Besonders nach Veröffentlichung eines Zwischenberichts des JIT Ende September 2016 wurde diese Version von der russischen Propaganda oft verbreitet - schließlich kamen die Ermittler zu dem Ergebnis, dass eine mobile Buk-Rakete im Juli 2014 in die Ostukraine gebracht, von dort abgefeuert und der Raketenwerfer anschließend sofort zurück nach Russland gebracht wurde.
Russlands Außenminister Sergej Lawrow führte selbst 2018 noch "unfälschbare" Radar-Standortdaten an, denen zufolge die Rakete nicht aus der von den Ermittlern behaupteten Richtung kommen konnte. Die angebotenen Daten habe das multinationale Ermittlerteam jedoch nur selektiv akzeptiert.
Dabei hatte das JIT längst bestätigt, dass es Radardaten auch von Russland erhalten habe. Das JIT betonte damals, es habe "ausreichende und wichtige Radarbilder" ausgewertet, die sowohl von der Ukraine als auch von Russland zur Verfügung gestellt worden waren. Durch intensive Recherchen habe man eine weitere Videodatei mit relevanten Primärradardaten des Gebietes gefunden, die von einem mobilen Radar in der Ukraine aufgezeichnet worden waren. Das Material sei "mehr als ausreichend", um Schlussfolgerungen im Rahmen der strafrechtlichen Ermittlungen zu ziehen.

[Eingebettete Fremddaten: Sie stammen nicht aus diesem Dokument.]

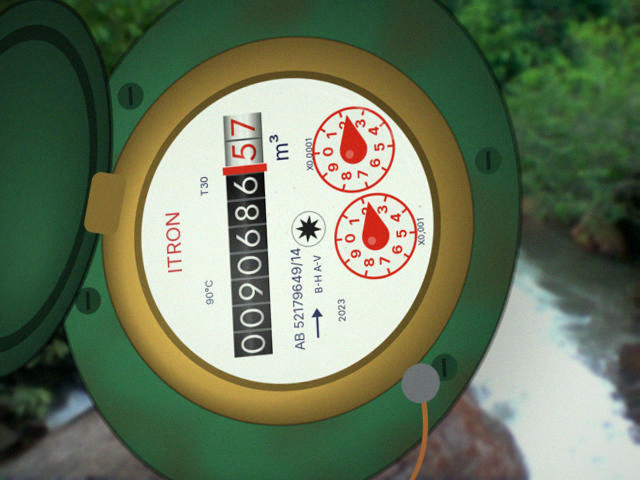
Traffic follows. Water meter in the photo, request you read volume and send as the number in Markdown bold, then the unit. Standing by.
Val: **90686.5722** m³
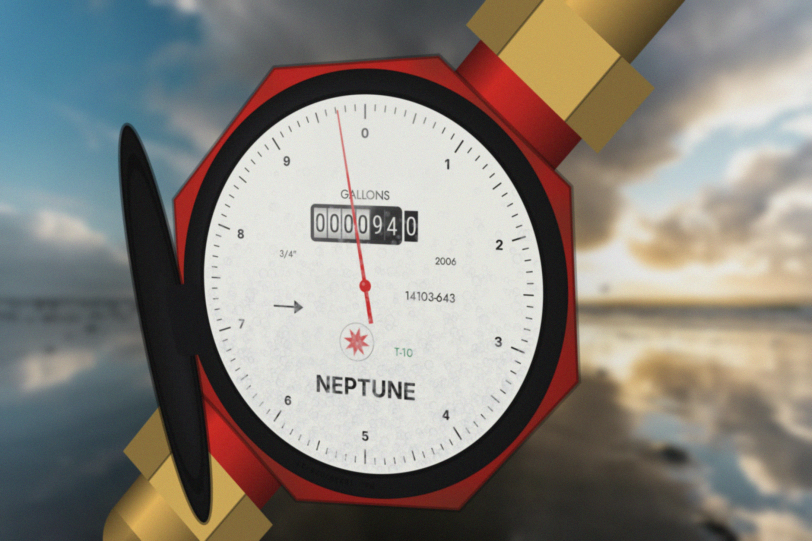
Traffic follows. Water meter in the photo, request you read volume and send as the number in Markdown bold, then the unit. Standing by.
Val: **939.7** gal
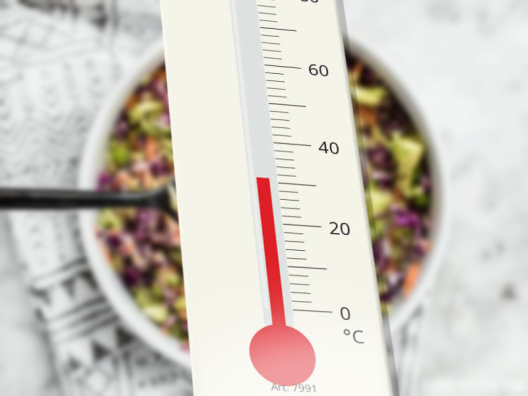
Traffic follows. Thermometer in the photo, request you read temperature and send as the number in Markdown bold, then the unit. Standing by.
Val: **31** °C
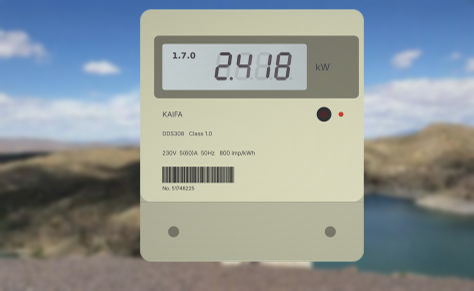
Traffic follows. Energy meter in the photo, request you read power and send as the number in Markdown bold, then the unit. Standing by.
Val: **2.418** kW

Russland von Untersuchung ausgeschlossen?
Immer wieder erhob das russische Außenministerium zudem den Vorwurf, Russland sei von einer vollwertigen Beteiligung von der Ermittlungsgruppe JIT ausgeschlossen und die Bemühungen Russlands nur als "nebenwichtig" eingestuft worden. Dabei gab es keinerlei Grundlage, auf der Russland Mitglied des JIT hätte werden sollen: Russische Staatsangehörige waren nicht an Bord von MH17. Und Russland sah sich selbst nicht als Konfliktpartei in der Ostukraine.
Zudem wurden russische Behörden entgegen der Behauptungen des Kremls involviert: Eine erste Anfrage hatte die niederländische Staatsanwaltschaft im Oktober 2014 nach Moskau geschickt und reichte seither immer wieder Fragen ein. Im Juli 2016 reiste eine JIT-Delegation nach Moskau, um Rechtshilfe zu klären.

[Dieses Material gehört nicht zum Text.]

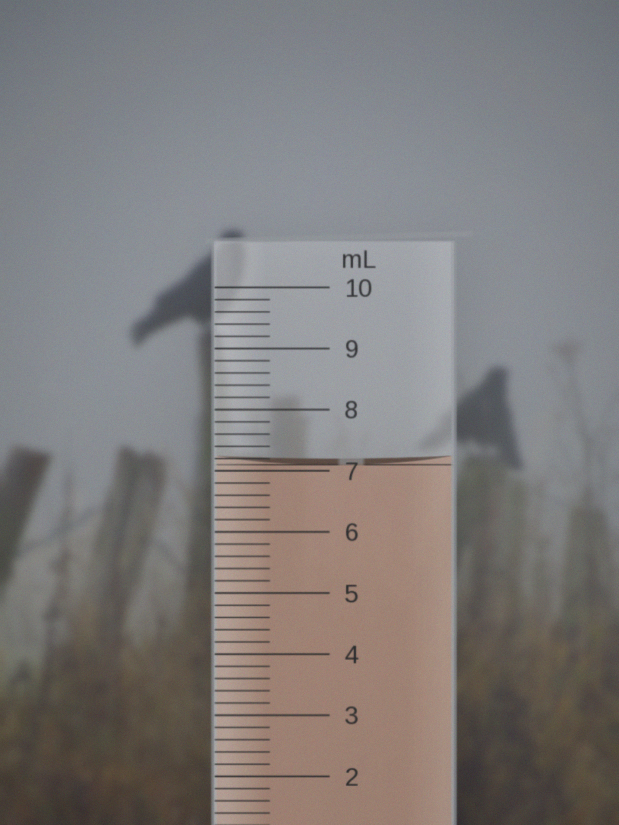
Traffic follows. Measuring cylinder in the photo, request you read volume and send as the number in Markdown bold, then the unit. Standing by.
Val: **7.1** mL
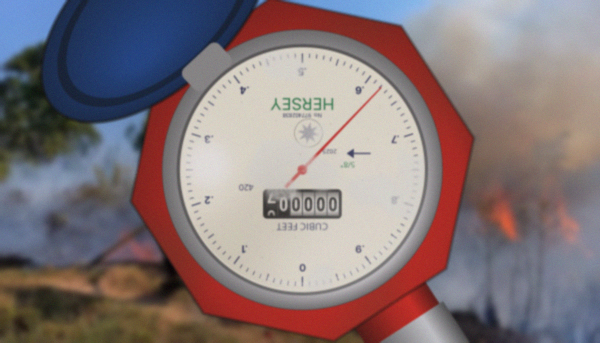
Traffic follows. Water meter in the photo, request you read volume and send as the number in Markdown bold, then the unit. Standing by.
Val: **6.62** ft³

Hielten die USA wichtige Daten zurück?
In den russischen Staatsmedien wurde den USA zudem vorgeworfen, wichtige Satellitenbilder zurückzuhalten. Das ließe nur den Schluss zu, dass die USA eindeutige Beweise dafür hätten, dass die Ukraine hinter der Katastrophe stecke. Dabei hatten die USA ihre Daten dem Ermittlerteam zur Verfügung gestellt, wie der niederländische Chefermittler Fred Westerbeke bestätigte.

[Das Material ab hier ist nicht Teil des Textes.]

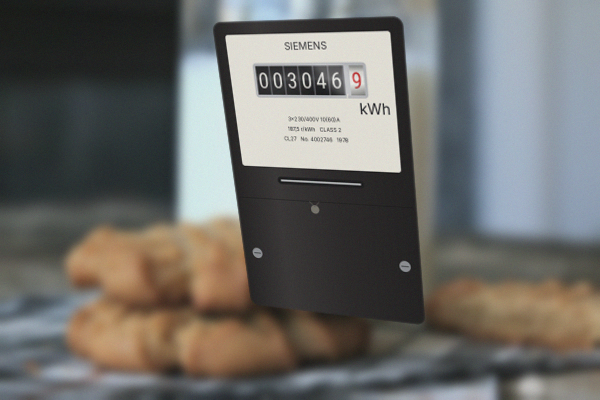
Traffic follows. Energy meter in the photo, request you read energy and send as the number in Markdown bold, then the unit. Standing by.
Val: **3046.9** kWh
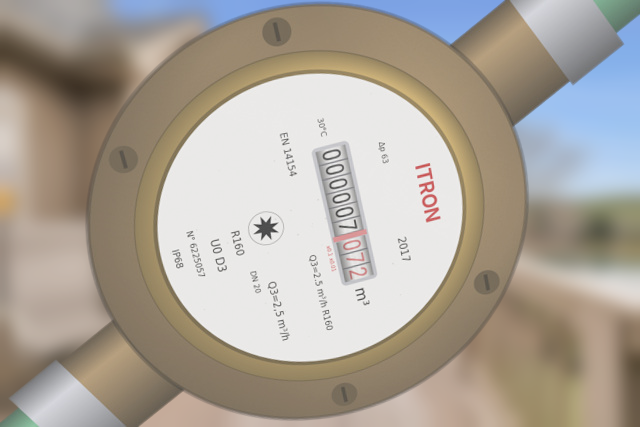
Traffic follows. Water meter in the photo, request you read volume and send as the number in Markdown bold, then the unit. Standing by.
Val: **7.072** m³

Dass die USA die Satellitenbilder nicht der Öffentlichkeit zugänglich machten, begründete der damalige US-Botschafter in Kiew, Geoffrey R. Pyatt, 2015 in einem ARD-Interview damit, dass die USA niemals Geheimdienstinformationen veröffentlichen würden.
Rechercheverbund "Bellingcat" diskreditiert
Auch der Rechercheverbund "Bellingcat" und dessen Gründer Eliot Higgins, der mithilfe von öffentlich zugänglichen Daten den Fall untersucht hatte und dabei wertvolle Erkenntnisse lieferte, wurde von Russland scharf angegangen. In russischen Staatsmedien hieß es unter anderem, "Bellingcat" werde von der ukrainischen Führung bezahlt. Zudem habe "Bellingcat" Bilder und Videos manipuliert und ungenau gearbeitet.
Dem widersprach das JIT in einem detaillierten Video, das auch Bilder und Daten aus der "Bellingcat"-Recherche zeigt. Finanziert wird "Bellingcat" zudem durch Crowd-Funding und das Anbieten von Seminaren und nicht von der Ukraine.